◆ **TASK INSTRUCTIONS**:
Some entries follow. Reproduce exactly the lines starting at the one with "Figure 3. The" and stopping after the one with "Table 2. Thermal".

◆ **Collected data**:
·····
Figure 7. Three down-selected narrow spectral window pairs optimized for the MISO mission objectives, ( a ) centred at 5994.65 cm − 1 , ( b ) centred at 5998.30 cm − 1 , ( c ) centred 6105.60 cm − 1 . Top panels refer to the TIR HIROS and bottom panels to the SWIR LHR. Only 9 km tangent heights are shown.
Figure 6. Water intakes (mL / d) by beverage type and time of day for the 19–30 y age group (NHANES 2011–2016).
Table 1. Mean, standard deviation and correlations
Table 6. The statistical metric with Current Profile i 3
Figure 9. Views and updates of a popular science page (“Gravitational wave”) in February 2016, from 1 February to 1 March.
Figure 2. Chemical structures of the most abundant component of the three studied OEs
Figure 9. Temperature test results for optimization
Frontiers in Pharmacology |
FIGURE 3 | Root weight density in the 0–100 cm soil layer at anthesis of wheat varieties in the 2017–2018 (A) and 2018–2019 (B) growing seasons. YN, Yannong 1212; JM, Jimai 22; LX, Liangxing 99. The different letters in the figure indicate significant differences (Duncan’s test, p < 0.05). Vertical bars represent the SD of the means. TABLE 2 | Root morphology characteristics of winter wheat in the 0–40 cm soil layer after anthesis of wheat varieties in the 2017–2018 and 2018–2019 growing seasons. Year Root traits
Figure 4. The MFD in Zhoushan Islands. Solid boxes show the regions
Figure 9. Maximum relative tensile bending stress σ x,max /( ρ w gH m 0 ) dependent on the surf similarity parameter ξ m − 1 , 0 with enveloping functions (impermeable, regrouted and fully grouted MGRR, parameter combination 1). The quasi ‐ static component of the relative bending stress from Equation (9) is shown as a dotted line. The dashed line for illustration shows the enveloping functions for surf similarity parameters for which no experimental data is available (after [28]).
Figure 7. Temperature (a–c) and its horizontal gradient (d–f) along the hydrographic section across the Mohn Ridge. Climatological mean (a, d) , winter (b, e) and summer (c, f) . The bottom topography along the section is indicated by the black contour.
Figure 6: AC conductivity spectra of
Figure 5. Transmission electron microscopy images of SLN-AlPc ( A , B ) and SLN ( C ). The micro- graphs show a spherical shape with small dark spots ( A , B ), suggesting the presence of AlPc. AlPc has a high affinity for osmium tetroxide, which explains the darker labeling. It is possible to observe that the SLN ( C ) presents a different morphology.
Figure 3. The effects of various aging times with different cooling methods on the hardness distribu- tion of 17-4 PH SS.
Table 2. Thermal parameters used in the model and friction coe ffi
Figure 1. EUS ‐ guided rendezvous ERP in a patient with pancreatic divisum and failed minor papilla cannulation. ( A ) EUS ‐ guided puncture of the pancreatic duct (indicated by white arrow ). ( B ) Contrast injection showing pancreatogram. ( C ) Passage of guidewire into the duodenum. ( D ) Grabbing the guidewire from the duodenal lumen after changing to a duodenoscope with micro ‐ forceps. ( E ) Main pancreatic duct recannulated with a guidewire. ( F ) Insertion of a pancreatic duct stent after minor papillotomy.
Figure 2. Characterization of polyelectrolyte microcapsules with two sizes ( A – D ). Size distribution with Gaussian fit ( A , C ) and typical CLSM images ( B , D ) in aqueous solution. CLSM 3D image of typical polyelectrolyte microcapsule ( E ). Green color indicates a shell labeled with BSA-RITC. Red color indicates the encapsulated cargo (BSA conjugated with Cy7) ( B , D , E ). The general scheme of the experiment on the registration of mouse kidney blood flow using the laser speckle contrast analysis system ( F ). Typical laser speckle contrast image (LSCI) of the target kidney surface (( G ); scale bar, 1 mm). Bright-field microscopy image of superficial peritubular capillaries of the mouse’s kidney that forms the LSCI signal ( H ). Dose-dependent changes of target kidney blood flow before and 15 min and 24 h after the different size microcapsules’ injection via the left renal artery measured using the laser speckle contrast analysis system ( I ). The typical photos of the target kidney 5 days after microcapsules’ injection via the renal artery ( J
·····
◆ **PROBLEM SOLUTION**:
Figure 3. The effects of various aging times with different cooling methods on the hardness distribu- tion of 17-4 PH SS.
Table 2. Thermal parameters used in the model and friction coe ffi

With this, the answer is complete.